Your body is telling you the truth: your ovaries are losing their last oocytes, say the reproductive female cells, and are losing their follicles, say the cells that nourish the oocytes and produce estradiol, estrogens, and progesterone.

These symptoms tell you that the three major consequences are impending:

  • First, loss of menses = menopause
  • Second, loss of fertility (unless oocytes preservation, with cryo-conservation, has been carried out in the earlier fertile years).
  • And third, loss of health: because these symptoms (hot flashes, insomnia, swollen belly, pain in your joints…) are a real “cry for help”. Your body is asking for help because it wants to have back the hormones lost with ovarian exhaustion. For example, the belly is getting “swollen” because the loss of sexual hormones causes a major dysbiosis in the gut, with reduced biodiversity and an increasing number of gas-producing bacteria.

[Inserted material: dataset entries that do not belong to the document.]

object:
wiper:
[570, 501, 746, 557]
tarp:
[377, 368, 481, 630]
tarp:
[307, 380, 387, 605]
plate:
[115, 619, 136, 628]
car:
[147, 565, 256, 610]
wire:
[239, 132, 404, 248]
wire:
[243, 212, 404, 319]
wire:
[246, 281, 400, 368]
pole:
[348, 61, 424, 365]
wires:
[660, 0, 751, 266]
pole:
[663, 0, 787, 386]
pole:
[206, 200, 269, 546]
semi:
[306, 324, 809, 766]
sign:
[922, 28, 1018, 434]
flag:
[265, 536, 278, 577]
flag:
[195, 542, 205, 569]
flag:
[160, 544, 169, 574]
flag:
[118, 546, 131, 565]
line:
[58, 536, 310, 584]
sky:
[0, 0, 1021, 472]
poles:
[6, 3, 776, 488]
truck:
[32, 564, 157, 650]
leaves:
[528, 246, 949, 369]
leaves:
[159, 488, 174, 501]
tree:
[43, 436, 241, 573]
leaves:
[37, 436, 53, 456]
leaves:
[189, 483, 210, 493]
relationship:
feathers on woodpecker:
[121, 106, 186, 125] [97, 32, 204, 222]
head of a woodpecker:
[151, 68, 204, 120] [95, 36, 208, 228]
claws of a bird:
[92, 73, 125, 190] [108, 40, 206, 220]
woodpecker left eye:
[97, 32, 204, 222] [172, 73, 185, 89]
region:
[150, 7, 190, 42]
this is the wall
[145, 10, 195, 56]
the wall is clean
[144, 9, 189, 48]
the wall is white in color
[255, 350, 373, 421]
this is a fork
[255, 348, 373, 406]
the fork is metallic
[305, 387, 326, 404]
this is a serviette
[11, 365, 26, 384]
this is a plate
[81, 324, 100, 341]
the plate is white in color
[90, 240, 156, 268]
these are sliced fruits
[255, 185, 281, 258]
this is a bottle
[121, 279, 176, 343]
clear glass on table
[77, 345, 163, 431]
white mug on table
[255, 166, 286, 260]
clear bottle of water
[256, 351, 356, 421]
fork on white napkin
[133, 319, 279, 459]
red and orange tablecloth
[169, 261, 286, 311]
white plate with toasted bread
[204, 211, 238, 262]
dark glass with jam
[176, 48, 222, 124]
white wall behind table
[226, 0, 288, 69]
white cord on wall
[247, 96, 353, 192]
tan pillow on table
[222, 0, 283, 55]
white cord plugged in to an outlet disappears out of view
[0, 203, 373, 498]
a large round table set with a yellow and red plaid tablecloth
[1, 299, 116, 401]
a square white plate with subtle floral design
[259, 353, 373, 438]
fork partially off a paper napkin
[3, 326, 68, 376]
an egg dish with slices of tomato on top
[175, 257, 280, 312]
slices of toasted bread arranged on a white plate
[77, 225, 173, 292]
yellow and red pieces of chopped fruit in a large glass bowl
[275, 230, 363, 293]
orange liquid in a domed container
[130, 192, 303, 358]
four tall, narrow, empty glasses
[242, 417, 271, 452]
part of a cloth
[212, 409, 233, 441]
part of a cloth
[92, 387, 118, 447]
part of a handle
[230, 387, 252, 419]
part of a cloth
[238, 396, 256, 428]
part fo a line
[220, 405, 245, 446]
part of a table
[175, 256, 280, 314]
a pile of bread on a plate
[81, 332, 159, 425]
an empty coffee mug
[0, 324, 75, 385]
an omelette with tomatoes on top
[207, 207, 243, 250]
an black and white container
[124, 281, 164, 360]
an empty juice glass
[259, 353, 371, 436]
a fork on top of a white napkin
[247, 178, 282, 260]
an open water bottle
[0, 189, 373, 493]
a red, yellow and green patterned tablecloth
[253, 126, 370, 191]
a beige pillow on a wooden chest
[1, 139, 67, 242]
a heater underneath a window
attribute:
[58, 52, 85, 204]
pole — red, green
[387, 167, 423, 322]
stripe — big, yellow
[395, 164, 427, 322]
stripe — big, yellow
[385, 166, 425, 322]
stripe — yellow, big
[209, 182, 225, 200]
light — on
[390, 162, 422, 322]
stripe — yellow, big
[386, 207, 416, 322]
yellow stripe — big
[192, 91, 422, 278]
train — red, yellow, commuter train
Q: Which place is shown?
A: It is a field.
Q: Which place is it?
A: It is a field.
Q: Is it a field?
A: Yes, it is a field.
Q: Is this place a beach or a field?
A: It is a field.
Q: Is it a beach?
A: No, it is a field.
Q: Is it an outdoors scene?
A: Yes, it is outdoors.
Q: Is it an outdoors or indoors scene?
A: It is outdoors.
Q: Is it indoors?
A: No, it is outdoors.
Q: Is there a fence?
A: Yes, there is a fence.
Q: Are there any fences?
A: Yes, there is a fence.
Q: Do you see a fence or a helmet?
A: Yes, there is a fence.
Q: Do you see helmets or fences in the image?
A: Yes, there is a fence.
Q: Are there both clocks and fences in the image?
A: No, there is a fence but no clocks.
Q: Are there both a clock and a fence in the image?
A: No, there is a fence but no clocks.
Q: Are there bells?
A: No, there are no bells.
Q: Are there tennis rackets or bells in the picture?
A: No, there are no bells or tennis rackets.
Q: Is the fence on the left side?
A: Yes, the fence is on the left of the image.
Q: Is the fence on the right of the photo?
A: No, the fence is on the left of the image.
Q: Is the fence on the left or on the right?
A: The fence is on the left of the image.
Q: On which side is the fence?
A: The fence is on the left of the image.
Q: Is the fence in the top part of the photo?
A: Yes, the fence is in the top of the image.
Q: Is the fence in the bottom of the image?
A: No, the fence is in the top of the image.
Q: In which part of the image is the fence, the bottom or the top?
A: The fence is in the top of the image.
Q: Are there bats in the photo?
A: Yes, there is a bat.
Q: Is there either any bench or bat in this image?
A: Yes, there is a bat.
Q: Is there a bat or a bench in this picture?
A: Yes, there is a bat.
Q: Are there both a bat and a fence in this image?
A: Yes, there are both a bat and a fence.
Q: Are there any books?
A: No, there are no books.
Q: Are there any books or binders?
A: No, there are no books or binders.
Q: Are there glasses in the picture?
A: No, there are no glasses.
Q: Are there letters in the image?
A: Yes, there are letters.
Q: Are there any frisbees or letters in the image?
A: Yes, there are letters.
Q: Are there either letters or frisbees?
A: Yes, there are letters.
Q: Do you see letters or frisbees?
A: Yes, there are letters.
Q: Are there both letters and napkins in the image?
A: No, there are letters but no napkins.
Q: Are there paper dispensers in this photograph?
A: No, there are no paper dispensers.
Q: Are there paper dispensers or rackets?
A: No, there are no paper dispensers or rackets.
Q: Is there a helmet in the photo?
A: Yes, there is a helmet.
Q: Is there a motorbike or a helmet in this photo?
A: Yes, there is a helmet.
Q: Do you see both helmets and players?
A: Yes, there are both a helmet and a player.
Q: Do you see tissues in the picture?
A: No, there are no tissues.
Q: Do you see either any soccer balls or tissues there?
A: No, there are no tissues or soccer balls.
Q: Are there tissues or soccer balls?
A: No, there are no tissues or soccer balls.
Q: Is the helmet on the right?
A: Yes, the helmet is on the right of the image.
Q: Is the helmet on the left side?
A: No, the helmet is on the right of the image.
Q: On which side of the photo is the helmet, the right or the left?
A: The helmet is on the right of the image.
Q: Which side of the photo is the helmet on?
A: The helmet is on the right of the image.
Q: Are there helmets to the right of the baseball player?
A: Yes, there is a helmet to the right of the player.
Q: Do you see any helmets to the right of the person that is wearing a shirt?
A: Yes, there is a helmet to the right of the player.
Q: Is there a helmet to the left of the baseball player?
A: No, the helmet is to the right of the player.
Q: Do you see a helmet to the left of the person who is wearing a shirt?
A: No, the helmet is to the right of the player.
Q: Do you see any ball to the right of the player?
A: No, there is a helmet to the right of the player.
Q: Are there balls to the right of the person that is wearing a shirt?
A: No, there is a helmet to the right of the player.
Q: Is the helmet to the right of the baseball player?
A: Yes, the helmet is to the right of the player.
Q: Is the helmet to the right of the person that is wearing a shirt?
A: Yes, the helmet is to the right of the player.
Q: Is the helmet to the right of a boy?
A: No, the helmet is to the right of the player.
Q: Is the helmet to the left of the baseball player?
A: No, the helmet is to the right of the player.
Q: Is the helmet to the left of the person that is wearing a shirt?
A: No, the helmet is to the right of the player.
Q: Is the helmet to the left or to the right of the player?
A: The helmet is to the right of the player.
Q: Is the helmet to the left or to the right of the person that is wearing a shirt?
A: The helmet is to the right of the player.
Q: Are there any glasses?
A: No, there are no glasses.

In parallel, it causes vulvar and vaginal dysbiosis, with the loss of our friend Lactobacilli, increased biodiversity in the vaginal microbiota and microbiome and an increasing number of bacteria like the Gardnerella Vaginalis causing bad smell. Also, this increases the vulnerability to contaminants from the bowel like Escherichia coli

Remember: women are never too young to get menopausal. Therefore, listen carefully to those symptoms even in adolescent girls! A woman can be young and very beautiful, and yet have a very early premature ovarian insufficiency, for a number of reasons (genetic first, autoimmune if she has celiac disease or other autoimmune diseases, after removal of an endometriotic cyst in the ovary or mono-lateral ovariectomy for endometriosis or chemo or radiotherapy.